I'm having substantial difficulty learning counting. The subject appears to be presented as a large, scattered collection of contrived formulas, few of which are obvious, with very little explanation of the relationships between them. Ideally, there would be a master formula from which all specific formulas could be derived, but this may be an unrealistic expectation.
The next best thing would be to learn a list of independently toggleable feature distinctions, sufficiently jointly exhaustive to narrow a word problem down to a unique formula. Examples of such feature distinctions include "arrangement order matters VS arrangement order doesn't matter," "elements are uniquely identifiable (each red ball has a serial number) VS elements are not uniquely identifiable (a red ball is a red ball)," and "replacement VS no replacement." Then a set of tables (or a hierarchical database?) would be supplied to reference the formula for each combination of features, all in the framework of a single, consistent notation. The learner could use these tables to solve problems, and memorize the formulas over time, similar to a Laplace Transform table in an ODE course.
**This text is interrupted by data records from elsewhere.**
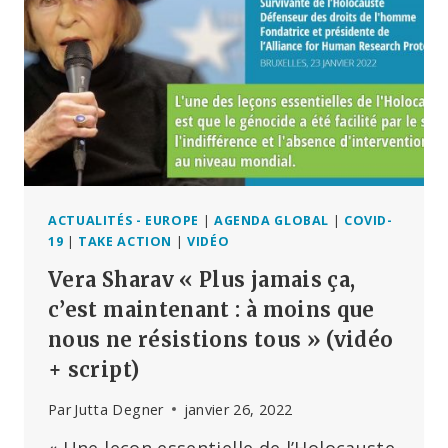
MANIFESTATIONS
EN
ALLEMAGNE
ACTUALITÉS - EUROPE
|
AGENDA GLOBAL
|
COVID-
19
|
TAKE ACTION
|
VIDÉO
Vera Sharav « Plus jamais ça,
c’est maintenant : à moins que
nous ne résistions tous » (vidéo
+ script)
Par
Jutta Degner
janvier 26, 2022
« Une leçon essentielle de l’Holocauste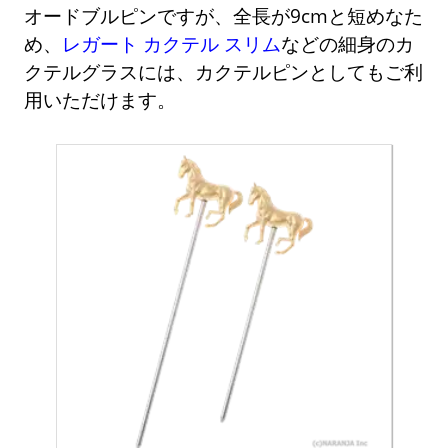
オードブルピンですが、全長が9cmと短めなた
め、
レガート カクテル スリム
などの細身のカ
クテルグラスには、カクテルピンとしてもご利
用いただけます。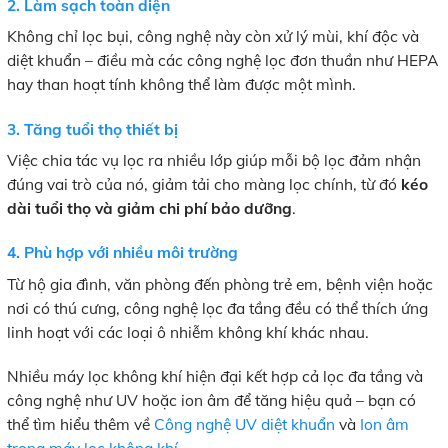
2. Làm sạch toàn diện
Không chỉ lọc bụi, công nghệ này còn xử lý mùi, khí độc và
diệt khuẩn – điều mà các công nghệ lọc đơn thuần như HEPA
hay than hoạt tính không thể làm được một mình.
3. Tăng tuổi thọ thiết bị
Việc chia tác vụ lọc ra nhiều lớp giúp mỗi bộ lọc đảm nhận
đúng vai trò của nó, giảm tải cho màng lọc chính, từ đó
kéo
dài tuổi thọ và giảm chi phí bảo dưỡng
.
4. Phù hợp với nhiều môi trường
Từ hộ gia đình, văn phòng đến phòng trẻ em, bệnh viện hoặc
nơi có thú cưng, công nghệ lọc đa tầng đều có thể thích ứng
linh hoạt với các loại ô nhiễm không khí khác nhau.
Nhiều máy lọc không khí hiện đại kết hợp cả lọc đa tầng và
công nghệ như UV hoặc ion âm để tăng hiệu quả – bạn có
thể tìm hiểu thêm về
Công nghệ UV diệt khuẩn
và
Ion âm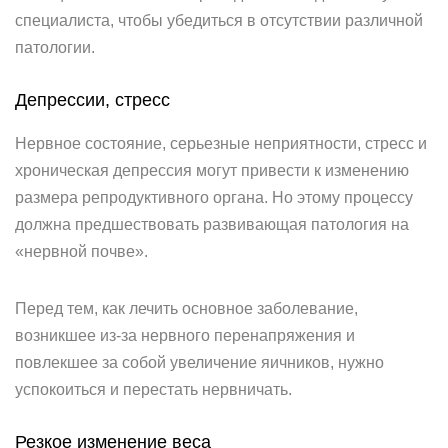
специалиста, чтобы убедиться в отсутствии различной
патологии.
Депрессии, стресс
Нервное состояние, серьезные неприятности, стресс и
хроническая депрессия могут привести к изменению
размера репродуктивного органа. Но этому процессу
должна предшествовать развивающая патология на
«нервной почве».
Перед тем, как лечить основное заболевание,
возникшее из-за нервного перенапряжения и
повлекшее за собой увеличение яичников, нужно
успокоиться и перестать нервничать.
Резкое изменение веса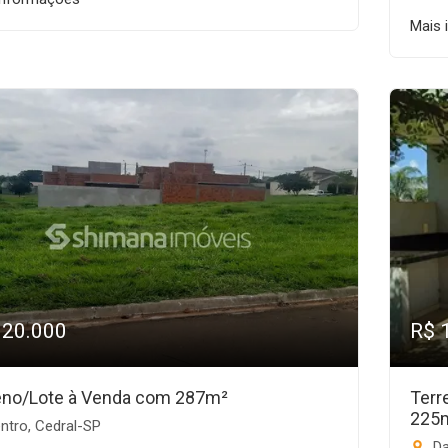
Mais 
120.000
R$ 
eno/Lote à Venda com 287m²
Terr
225
ntro, Cedral-SP
Da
I started to create my own set of tables here for the $3$ distinctions above, but it needs to be expanded to consider the features that distinguish arrangements, derangements, ordered and unordered set partitions, number theory partitions, compositions, etc., as well as any distinctions within those topics. This is a very tall task for someone learning the subject, and would be more appropriate for an educator to organize. I've been finding it prohibitively time consuming and difficult to piece together loads of scattered formulas, try to parse out the fundamental features distinguishing them, and ask tons of questions about combining those features in the other, untaught ways.
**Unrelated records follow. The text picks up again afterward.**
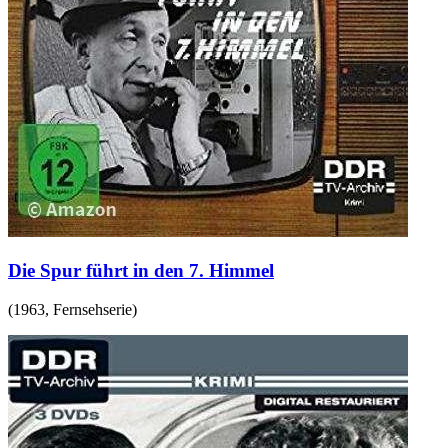
Die Spur führt in den 7. Himmel
(
1963
,
Fernsehserie
)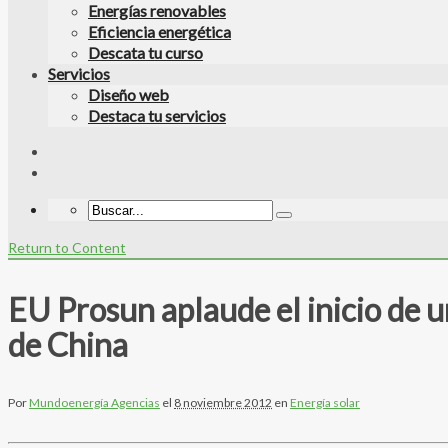
Energías renovables
Eficiencia energética
Descata tu curso
Servicios
Diseño web
Destaca tu servicios
Return to Content
EU Prosun aplaude el inicio de u
de China
Por
Mundoenergía Agencias
el
8 noviembre 2012
en
Energía solar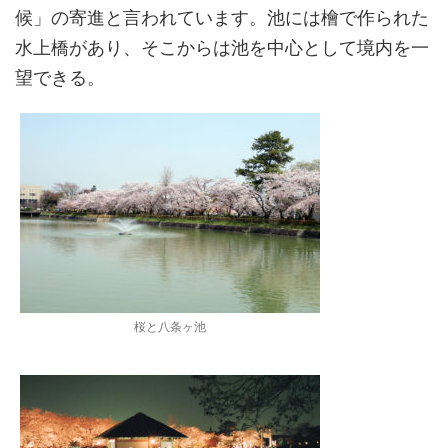
候」の寄進と言われています。池には檜で作られた
水上橋があり、そこからは池を中心として境内を一
望できる。
桜と八条ヶ池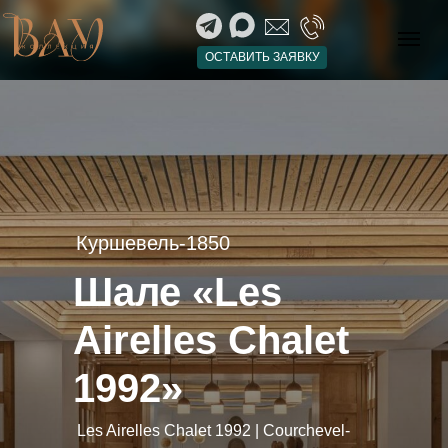
Основное
Галерея
Спальни
ОСТАВИТЬ ЗАЯВКУ
Расположение
Даты и стоимость
Сервисы
Куршевель-1850
Шале «Les
Airelles Chalet
1992»
Les Airelles Chalet 1992 | Courchevel-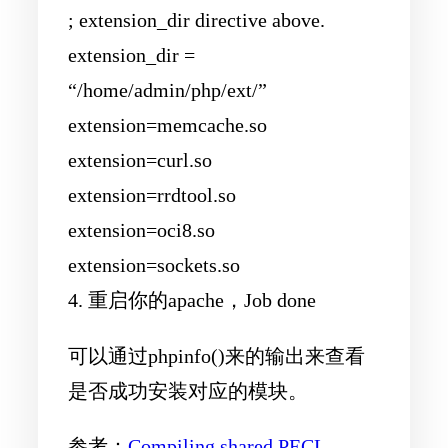
; extension_dir directive above.
extension_dir =
“/home/admin/php/ext/”
extension=memcache.so
extension=curl.so
extension=rrdtool.so
extension=oci8.so
extension=sockets.so
4. 重启你的apache，Job done
可以通过phpinfo()来的输出来查看
是否成功安装对应的模块。
参考：
Compiling shared PECL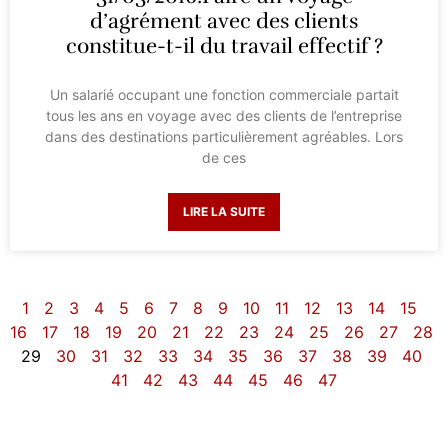
d’agrément avec des clients
constitue-t-il du travail effectif ?
Un salarié occupant une fonction commerciale partait
tous les ans en voyage avec des clients de l’entreprise
dans des destinations particulièrement agréables. Lors
de ces
LIRE LA SUITE
1
2
3
4
5
6
7
8
9
10
11
12
13
14
15
16
17
18
19
20
21
22
23
24
25
26
27
28
29
30
31
32
33
34
35
36
37
38
39
40
41
42
43
44
45
46
47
The formulas corresponding to some combinations of features are unknown, of course, but at least the approach described would give a reasonable, systematic way to assess the relevant features of a real world counting problem when the appropriate formula is known. Without this degree of organization, I feel like what I'm doing is the equivalent of trying to learn Laplace Transforms in an ODE class that offers no LT definition, no reference table, and scatters the individual definitions for the LTs of specific functions randomly throughout the course, except that the combinatorics formulas I'm trying to learn are far more numerous.
Have there been any attempts to introduce counting in a more organized, top-down fashion? To summarize, I'm having a hard time both sharply understanding/piecing together the various distinctions present in arrangements, derangements, partitions, etc. (i.e., "order mattering" is used with different meanings in not-entirely-dissimilar contexts), and breaking word problems and real world problems down in terms of these distinctions. I'm certainly not seeking rigor for the sake of rigor, but presentations of this subject I've seen seem to use omission, rather than curation, to increase the accessibility of material, which for me is having the opposite impact.